Наталья заботливо укачивает проснувшуюся от слишком яркого лунного света дочь.


Александр, тяжело и загнанно дыша, открывает глаза в своей постели от будто смутно знакомого детского плача.

Глава 9. Фоткать

I’m the last cowboy in this town

Empty veins and my plastic broken crown

They said I swam the sea that ran around

They said I once was lost but now I’m truly found

Foals – Late Night

Черт подери, как раскалывается голова – будто каждая воспаленно-красная извилина пульсирует подобно колонкам во вчерашнем облитом неоновыми красками баре. Сколько он вообще выпил? И чего?

На пол.

Мышцы судорожно сокращаются. Холодный пот течет по лбу. Ощущение, будто все органы остались в том, что сейчас ярким пятном зияет на ковре из натуральной шерсти, на который он спустил половину заработка за прошлый месяц. Причин, как обычно, не было – просто захотелось.

Александр с отвращением вытирает лоснящиеся губы, громко ругается и в гневе бьет кулаком по прикроватной тумбе, но жалкий порыв ярости не имеет длительного продолжения, потому что сил в его отравленном алкоголем и наркотиками теле не хватает даже на то, чтобы как следует разозлиться. Он откидывается обратно на подушки, стискивая голову в дрожащих ладонях, и, сжимая до противного ему же самому скрипа зубы, массирует натянутую пергаментную кожу висков. Рядом валяется бутылка Jack Daniels и чей-то красный пояс – не стоит и упоминать о том, что фотограф даже в общих чертах не помнит не только его владелицы, но и событий вчерашнего вечера в принципе. Последние полгода память очень редко удостаивала роскошью своего внимания его вечерние и ночные приключения, так что он очень редко имел хотя бы смутное представление о том, какой была его жизнь вне дневных съемок.

Таким оно было, маргинально-элитное существование Александра Адамова.

Он с трудом садится на кровати и тратит следующие пять минут на то, чтобы бессмысленно стекать пустым взглядом по зеркалу. В нем отражается молодой еще человек, тело которого метафорически напоминает дешевую конфету: красивое, сильное и крепкое внешне – шелестящая яркая обертка, – но уже начавшее процесс разложения изнутри – абсолютно мерзкий вкус. Его глаза светятся острой усталостью и вместе с тем вопящей ненасытностью.
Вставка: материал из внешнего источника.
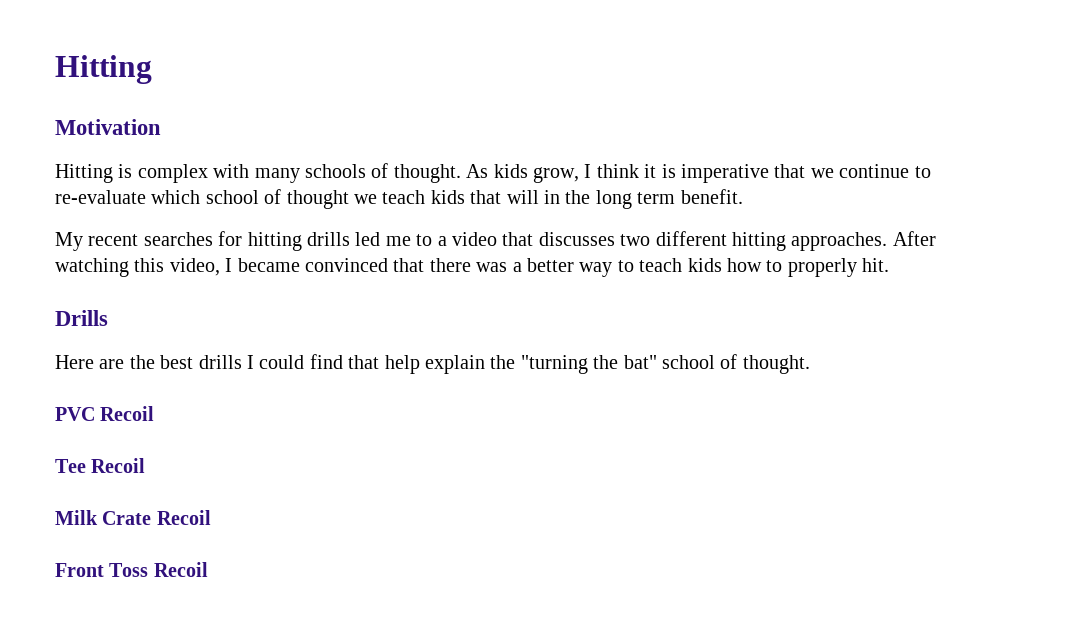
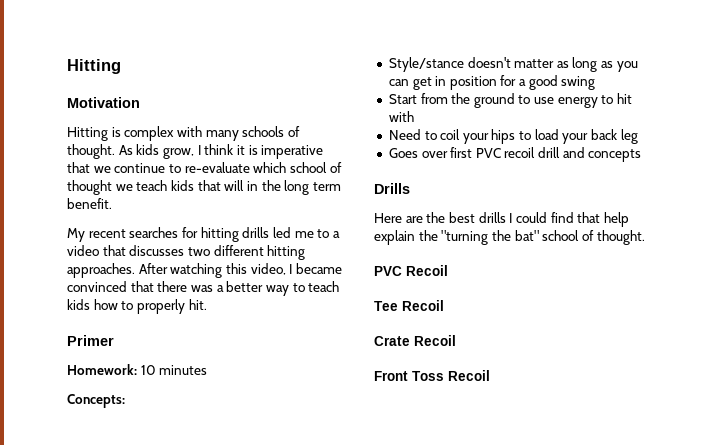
(890, 265) none -> [67,335,114,346] [67,364,208,375] [67,394,125,408] [388,57,638,72] [388,75,596,90] [388,93,633,108] [388,111,414,122] [388,129,638,144] [388,147,642,162] // Primer // Homework: 10 minutes // Concepts: // Style/stance doesn't matter as long as you can get in position for a good swing // Start from the ground to use energy to hit with // Need to coil your hips to load your back leg // Goes over first PVC recoil drill and concepts
[55,510,98,525] Milk -> (444, 305) none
Адамов много думал о том, почему водоворот больших денег и оглушительной славы богемного петербургского общества, пришедшей к нему после фотосессии какой-то театральной дивы – забавно, но он уже успел забыть, какой, – так быстро захватил его в свой сумасшедший танец.

Сначала, год назад появившись неотесанным юношей, «у которого еще полароидный снимок в руках не обсох», как выразился один из его новых знакомых, среди дам с обложки журнала Maxim и джентльменов, за право устроить выставку картин и снимков которых работники галерей перегрызали друг другу глотки, он боялся даже прикоснуться к бокалу с крепким напитком. Он был простым талантливым юношей из российской провинции, тихо выполнявшим свою работу и отдающимся ей без остатка.

Вторая стадия. Дамы с обложки Maxim невыразимо огорчают его однообразием фигур. В жизнь и сознание потихоньку проникает фальшивая прелесть нетрезвости, за которую он еще не отплачивает сполна утрами, похожими на описываемое. Его любят и принимают в обществе, этого обаятельного и одаренного молодого человека с чувственным дьявольским оскалом и неистощимой, неестественной энергией на прожигание жизни. Он занимается любимым делом, отбоя от заказов от самых богатых и знаменитых просто нет, но вдохновение на фотоработы, наполненные не пустым глянцем, а неподдельным смыслом, куда-то постепенно исчезает, оставляя место едкому самолюбованию.